Leasing companies expect ‘business as usual’ under new accounting rules


A major shift in accounting standards affecting leasing arrangements will take effect in 2019. In January of that year, the Philippines will adopt the International Financial Reporting Standard or IFRS 16, the new accounting standard governing leases.

According to IFRS, the body that sets international accounting standards, the objective of IFRS 16 is to “report information that (a) faithfully represents lease transactions and (b) provides a basis for users of financial statements to assess the amount, timing and uncertainty of cash flows arising from leases.” It adds: “To meet that objective, a lessee should recognize assets and liabilities arising from a lease.”

IFRS 16 requires a single lease accounting model, and this means lessees must recognize assets and liabilities for all leases with a term of more than 12 months. “A lessee is required to recognize a right-of-use asset representing its right to use the underlying leased asset and a lease liability representing its obligation to make lease payments,” the IFRS explains.

The single lease accounting standard effectively blurs the distinction between the two types of leases that we have described in past issues of this column: the financial lease and the operating lease.

A financial lease, as we have explained, is similar to a bank loan, with the leasing company extending credit to finance the purchase of an asset. The difference between a financial lease and a loan is that ownership of the asset stays with the lessor while the lessee pays for the equipment until the end of the finance lease. At the end of the lease – normally a three-to five-year period – the lessor executes a deed of sale to transfer ownership of the asset to the lessee.

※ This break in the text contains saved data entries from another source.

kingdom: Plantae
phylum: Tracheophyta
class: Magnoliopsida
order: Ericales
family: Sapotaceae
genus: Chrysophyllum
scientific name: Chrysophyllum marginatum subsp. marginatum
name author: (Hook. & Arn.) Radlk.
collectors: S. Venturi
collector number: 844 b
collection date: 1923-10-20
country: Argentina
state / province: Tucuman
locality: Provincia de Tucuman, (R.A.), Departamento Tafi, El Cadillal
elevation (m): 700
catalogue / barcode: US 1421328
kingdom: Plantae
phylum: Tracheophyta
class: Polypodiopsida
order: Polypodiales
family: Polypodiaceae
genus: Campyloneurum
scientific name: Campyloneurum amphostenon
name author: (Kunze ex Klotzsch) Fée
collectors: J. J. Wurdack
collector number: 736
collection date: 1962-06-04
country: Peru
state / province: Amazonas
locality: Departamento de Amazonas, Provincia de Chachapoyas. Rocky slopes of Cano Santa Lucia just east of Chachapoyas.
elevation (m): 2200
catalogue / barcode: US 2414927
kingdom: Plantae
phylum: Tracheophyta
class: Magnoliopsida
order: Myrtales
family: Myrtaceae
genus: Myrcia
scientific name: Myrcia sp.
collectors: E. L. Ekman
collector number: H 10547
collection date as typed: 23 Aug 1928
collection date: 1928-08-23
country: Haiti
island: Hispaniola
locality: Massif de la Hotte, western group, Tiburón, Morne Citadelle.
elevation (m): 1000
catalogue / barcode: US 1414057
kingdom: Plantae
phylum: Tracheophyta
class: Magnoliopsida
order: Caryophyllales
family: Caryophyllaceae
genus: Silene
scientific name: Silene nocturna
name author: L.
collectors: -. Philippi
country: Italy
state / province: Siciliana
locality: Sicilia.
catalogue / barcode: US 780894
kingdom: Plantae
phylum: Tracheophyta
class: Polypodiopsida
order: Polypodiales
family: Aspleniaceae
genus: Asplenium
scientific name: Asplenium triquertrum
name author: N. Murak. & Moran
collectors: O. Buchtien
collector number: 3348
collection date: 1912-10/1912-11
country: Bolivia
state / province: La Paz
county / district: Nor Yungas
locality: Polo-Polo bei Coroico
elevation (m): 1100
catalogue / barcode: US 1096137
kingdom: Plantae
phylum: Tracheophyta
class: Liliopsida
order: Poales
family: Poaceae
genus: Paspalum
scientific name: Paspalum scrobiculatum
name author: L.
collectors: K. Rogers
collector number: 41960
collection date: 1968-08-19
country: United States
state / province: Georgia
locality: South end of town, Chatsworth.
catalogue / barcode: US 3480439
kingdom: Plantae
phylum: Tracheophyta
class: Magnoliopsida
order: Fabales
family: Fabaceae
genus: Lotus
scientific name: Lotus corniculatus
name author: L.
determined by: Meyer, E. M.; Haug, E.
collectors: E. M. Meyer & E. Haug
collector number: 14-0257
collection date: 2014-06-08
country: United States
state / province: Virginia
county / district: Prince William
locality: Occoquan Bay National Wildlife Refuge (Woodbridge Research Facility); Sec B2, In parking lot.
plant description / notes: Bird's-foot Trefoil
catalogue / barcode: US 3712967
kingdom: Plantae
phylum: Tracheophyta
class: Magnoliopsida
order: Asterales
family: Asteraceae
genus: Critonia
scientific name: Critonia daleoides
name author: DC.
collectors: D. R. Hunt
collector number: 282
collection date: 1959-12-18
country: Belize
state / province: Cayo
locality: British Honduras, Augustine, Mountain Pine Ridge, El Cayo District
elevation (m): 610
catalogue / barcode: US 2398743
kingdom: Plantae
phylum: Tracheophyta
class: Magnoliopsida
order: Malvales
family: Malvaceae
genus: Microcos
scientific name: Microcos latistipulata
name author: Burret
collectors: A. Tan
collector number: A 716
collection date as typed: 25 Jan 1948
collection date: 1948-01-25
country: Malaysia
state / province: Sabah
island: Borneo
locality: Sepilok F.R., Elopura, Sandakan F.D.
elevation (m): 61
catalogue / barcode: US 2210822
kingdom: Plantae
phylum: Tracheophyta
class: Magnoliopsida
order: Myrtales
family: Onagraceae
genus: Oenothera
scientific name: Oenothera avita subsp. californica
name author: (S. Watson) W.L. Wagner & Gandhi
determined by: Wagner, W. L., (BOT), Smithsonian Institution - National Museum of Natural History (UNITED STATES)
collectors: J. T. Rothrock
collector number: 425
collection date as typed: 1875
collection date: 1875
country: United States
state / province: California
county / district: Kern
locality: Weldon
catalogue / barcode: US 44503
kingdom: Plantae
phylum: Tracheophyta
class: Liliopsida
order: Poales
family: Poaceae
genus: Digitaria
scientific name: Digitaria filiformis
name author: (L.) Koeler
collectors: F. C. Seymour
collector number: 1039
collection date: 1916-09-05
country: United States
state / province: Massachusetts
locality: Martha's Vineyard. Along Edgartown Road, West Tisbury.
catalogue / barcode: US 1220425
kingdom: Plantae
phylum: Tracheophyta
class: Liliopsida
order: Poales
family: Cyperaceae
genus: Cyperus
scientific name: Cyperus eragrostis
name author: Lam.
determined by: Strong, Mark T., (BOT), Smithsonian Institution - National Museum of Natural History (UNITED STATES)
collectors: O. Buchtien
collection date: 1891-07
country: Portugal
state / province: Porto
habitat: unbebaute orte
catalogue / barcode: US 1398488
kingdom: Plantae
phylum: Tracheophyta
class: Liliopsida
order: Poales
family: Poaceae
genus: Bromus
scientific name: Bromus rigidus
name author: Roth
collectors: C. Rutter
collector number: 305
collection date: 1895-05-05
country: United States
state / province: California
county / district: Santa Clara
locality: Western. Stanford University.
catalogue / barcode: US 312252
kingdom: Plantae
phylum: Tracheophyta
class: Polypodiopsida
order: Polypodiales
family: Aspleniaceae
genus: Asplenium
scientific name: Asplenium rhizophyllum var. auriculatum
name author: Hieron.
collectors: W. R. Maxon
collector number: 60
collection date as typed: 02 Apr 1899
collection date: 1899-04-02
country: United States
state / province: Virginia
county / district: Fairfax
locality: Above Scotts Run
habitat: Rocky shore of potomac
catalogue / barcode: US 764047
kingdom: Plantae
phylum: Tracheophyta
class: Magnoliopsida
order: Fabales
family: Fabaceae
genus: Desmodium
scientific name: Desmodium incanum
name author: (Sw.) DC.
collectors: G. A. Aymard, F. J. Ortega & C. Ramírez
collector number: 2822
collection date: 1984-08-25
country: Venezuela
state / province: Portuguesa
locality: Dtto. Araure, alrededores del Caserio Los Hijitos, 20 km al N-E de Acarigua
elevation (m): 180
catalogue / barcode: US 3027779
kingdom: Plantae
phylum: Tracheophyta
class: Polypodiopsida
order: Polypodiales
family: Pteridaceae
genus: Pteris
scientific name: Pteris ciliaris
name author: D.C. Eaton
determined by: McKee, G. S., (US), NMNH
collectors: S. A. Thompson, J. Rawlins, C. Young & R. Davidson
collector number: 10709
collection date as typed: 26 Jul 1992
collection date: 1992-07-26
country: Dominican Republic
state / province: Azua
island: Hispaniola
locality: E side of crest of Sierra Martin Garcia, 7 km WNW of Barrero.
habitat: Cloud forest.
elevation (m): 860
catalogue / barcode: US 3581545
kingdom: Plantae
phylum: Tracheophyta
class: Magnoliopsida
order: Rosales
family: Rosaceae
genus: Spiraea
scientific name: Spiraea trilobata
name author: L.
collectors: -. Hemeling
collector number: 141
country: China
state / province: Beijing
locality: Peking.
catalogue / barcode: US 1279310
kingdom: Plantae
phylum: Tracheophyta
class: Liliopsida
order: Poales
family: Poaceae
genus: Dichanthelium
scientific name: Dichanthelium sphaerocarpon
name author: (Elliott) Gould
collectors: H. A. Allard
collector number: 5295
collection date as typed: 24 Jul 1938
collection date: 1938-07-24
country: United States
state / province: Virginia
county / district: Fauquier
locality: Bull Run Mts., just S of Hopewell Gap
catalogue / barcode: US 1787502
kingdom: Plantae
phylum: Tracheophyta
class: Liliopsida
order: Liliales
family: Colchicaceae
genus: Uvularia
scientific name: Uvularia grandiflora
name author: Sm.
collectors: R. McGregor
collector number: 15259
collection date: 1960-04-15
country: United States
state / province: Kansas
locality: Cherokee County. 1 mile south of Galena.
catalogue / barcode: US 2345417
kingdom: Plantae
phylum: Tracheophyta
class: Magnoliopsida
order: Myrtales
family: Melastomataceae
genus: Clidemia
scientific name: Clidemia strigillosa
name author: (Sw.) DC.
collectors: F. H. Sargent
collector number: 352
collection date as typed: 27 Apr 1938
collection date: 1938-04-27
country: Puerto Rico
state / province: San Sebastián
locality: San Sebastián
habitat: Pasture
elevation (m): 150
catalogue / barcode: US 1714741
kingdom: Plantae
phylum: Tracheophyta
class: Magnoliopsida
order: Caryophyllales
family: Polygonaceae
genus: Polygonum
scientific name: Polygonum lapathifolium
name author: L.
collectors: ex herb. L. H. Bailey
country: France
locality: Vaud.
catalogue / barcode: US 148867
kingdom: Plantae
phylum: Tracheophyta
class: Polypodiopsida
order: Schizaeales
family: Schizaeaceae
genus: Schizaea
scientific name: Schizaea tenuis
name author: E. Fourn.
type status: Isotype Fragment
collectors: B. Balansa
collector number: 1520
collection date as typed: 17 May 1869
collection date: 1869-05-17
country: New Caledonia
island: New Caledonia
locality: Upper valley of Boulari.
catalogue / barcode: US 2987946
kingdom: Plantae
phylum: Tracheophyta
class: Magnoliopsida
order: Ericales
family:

An operating lease is a “true lease,” because the lessee pays only for the use of the asset. The asset is not turned over to the lessee at the end of the lease contract. Currently, operating leases are “off-balance-sheet” items, as no asset (or the right to use the asset) is recognized. Without an asset, there is also no liability.

Under new accounting rules to be adopted beginning 2019, financial leases will continue to be treated as they are – with the right to use an asset under a financial lease recorded under the assets section of the balance sheet, and the monthly obligations of the lessor to the lessee reflected under liabilities.

Operating leases will have to be treated the same way.

Three advantages remain
Major industry players like BDO Leasing and Finance Inc. do not expect a huge disruption from the impending shift to IFRS 16.

Roberto Lapid, vice chairman and president of BDO Leasing, told The Manila Times lessees would have to make adjustments come 2019.

“For us, it’s business as usual. There is no effect on us,” he says.

But there will still be advantages, even for BDO Leasing clients with operating leases, Lapid says.

“One is we don’t have chattel mortgage feels for both financial leases and operating leases. Secondly there are yet no changes in the tax consideration, so if you do an operating lease, the rental expense will be deductible from the income statement,” he explains.

“If you do a financial lease, it’s still the same as a loan, you deduct the interest expense, then you have the non-cash expense, which is depreciation,” he adds.

There is a third advantage for BDO Leasing clients with operating leases, which are serviced by BDO Rental, Inc., a wholly owned subsidiary.

BDO Rental is registered with the Bureau of Internal Revenue as a value-added tax or VAT taxpayer, which means the VAT payments may be used by a lessee as input VAT credits to reduce VAT payments.

“If the lessee would like to take advantage of the VAT—value-added tax—they book the lease in BDO Rental,” Lapid says.

Lapid says there is no conscious effort to focus on financial leases ahead of the shift to IFRS 16, as such arrangements already constitute the bulk of the business.

Says Lapid: “As a natural force, financial lease still takes precedence over the operating lease to more borrowers. Because the primary objective is for them to save on chattel fees, it will have no effect on our market.”